**PROBLEM STATEMENT:**
Repeat the lines from the one containing "16: (277, 248)" through the last line of the data, exactly, pictures omitted.

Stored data
********

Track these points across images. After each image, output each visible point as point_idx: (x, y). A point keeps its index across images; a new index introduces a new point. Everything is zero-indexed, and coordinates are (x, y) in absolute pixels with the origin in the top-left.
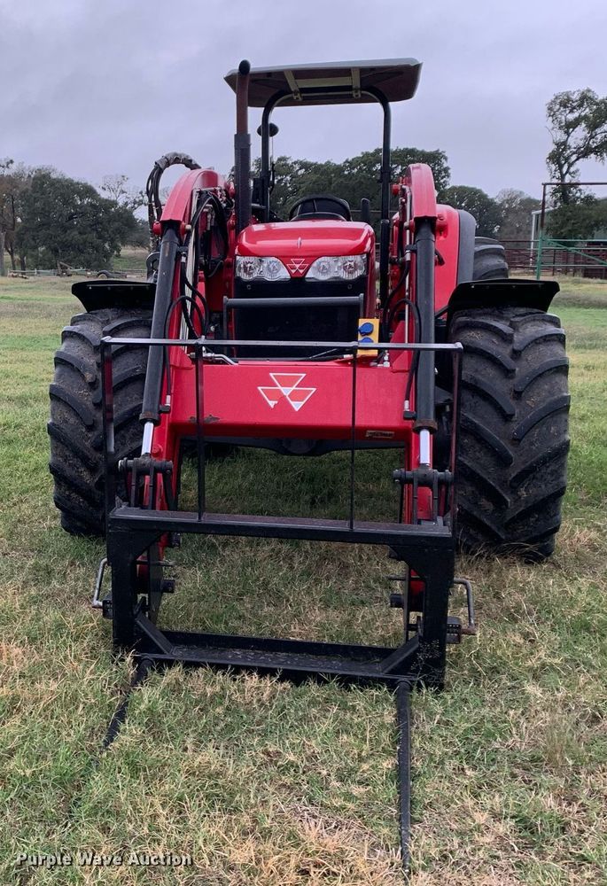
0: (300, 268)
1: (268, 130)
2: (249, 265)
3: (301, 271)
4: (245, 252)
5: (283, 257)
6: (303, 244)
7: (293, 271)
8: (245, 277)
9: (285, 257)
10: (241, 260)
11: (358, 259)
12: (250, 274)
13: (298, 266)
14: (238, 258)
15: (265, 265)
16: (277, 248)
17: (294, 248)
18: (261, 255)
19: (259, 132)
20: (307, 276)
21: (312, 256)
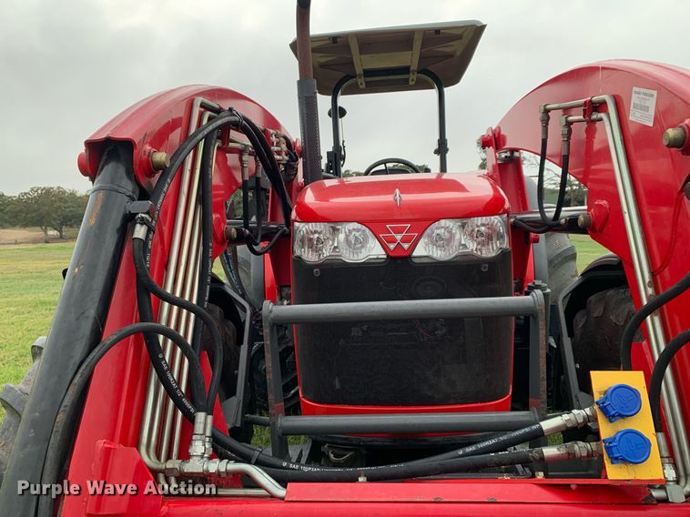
0: (404, 240)
1: (337, 113)
2: (316, 236)
3: (406, 246)
4: (309, 215)
5: (371, 221)
6: (403, 199)
7: (392, 246)
8: (309, 256)
9: (376, 222)
10: (302, 228)
11: (497, 221)
12: (318, 251)
13: (399, 237)
14: (297, 224)
15: (342, 237)
16: (358, 208)
17: (389, 208)
18: (334, 219)
19: (330, 115)
20: (415, 254)
21: (423, 219)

********

**TASK OUTPUT:**
16: (277, 248)
17: (294, 248)
18: (261, 255)
19: (259, 132)
20: (307, 276)
21: (312, 256)
0: (404, 240)
1: (337, 113)
2: (316, 236)
3: (406, 246)
4: (309, 215)
5: (371, 221)
6: (403, 199)
7: (392, 246)
8: (309, 256)
9: (376, 222)
10: (302, 228)
11: (497, 221)
12: (318, 251)
13: (399, 237)
14: (297, 224)
15: (342, 237)
16: (358, 208)
17: (389, 208)
18: (334, 219)
19: (330, 115)
20: (415, 254)
21: (423, 219)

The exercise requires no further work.